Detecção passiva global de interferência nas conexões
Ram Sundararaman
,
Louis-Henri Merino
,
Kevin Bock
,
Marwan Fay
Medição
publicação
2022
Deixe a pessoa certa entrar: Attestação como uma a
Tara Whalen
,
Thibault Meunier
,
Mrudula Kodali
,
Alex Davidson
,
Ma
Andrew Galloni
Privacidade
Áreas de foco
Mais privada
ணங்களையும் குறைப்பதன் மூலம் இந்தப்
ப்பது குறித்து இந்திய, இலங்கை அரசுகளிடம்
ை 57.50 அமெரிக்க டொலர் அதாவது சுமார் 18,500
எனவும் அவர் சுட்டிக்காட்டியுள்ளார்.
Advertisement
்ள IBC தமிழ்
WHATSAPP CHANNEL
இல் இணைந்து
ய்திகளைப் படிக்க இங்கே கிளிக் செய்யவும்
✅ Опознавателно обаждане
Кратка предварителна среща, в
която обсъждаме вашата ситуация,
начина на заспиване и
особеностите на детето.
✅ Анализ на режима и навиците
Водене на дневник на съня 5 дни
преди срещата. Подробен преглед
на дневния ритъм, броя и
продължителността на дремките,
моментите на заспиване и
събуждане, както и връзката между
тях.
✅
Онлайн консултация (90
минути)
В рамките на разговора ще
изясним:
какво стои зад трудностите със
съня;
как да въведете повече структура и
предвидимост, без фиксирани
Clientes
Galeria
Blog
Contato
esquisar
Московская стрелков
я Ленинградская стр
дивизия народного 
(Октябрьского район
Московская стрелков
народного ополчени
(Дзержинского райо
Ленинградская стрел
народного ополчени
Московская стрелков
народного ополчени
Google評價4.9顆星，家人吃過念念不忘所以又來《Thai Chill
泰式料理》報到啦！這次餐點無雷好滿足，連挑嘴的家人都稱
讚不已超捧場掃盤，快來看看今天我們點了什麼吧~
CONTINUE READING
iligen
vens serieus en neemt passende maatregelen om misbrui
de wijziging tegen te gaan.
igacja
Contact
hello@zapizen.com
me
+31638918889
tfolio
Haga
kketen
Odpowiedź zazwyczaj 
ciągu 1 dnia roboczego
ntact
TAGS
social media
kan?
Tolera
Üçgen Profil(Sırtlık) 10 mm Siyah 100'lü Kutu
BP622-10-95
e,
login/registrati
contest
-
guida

Directive: Reproduce the text of all the items above, substituting "Segurança" for "Privacidade" and keeping every other line unchanged.

Response below:
Detecção passiva global de interferência nas conexões
Ram Sundararaman
,
Louis-Henri Merino
,
Kevin Bock
,
Marwan Fay
Medição
publicação
2022
Deixe a pessoa certa entrar: Attestação como uma a
Tara Whalen
,
Thibault Meunier
,
Mrudula Kodali
,
Alex Davidson
,
Ma
Andrew Galloni
Segurança
Áreas de foco
Mais privada
ணங்களையும் குறைப்பதன் மூலம் இந்தப்
ப்பது குறித்து இந்திய, இலங்கை அரசுகளிடம்
ை 57.50 அமெரிக்க டொலர் அதாவது சுமார் 18,500
எனவும் அவர் சுட்டிக்காட்டியுள்ளார்.
Advertisement
்ள IBC தமிழ்
WHATSAPP CHANNEL
இல் இணைந்து
ய்திகளைப் படிக்க இங்கே கிளிக் செய்யவும்
✅ Опознавателно обаждане
Кратка предварителна среща, в
която обсъждаме вашата ситуация,
начина на заспиване и
особеностите на детето.
✅ Анализ на режима и навиците
Водене на дневник на съня 5 дни
преди срещата. Подробен преглед
на дневния ритъм, броя и
продължителността на дремките,
моментите на заспиване и
събуждане, както и връзката между
тях.
✅
Онлайн консултация (90
минути)
В рамките на разговора ще
изясним:
какво стои зад трудностите със
съня;
как да въведете повече структура и
предвидимост, без фиксирани
Clientes
Galeria
Blog
Contato
esquisar
Московская стрелков
я Ленинградская стр
дивизия народного 
(Октябрьского район
Московская стрелков
народного ополчени
(Дзержинского райо
Ленинградская стрел
народного ополчени
Московская стрелков
народного ополчени
Google評價4.9顆星，家人吃過念念不忘所以又來《Thai Chill
泰式料理》報到啦！這次餐點無雷好滿足，連挑嘴的家人都稱
讚不已超捧場掃盤，快來看看今天我們點了什麼吧~
CONTINUE READING
iligen
vens serieus en neemt passende maatregelen om misbrui
de wijziging tegen te gaan.
igacja
Contact
hello@zapizen.com
me
+31638918889
tfolio
Haga
kketen
Odpowiedź zazwyczaj 
ciągu 1 dnia roboczego
ntact
TAGS
social media
kan?
Tolera
Üçgen Profil(Sırtlık) 10 mm Siyah 100'lü Kutu
BP622-10-95
e,
login/registrati
contest
-
guida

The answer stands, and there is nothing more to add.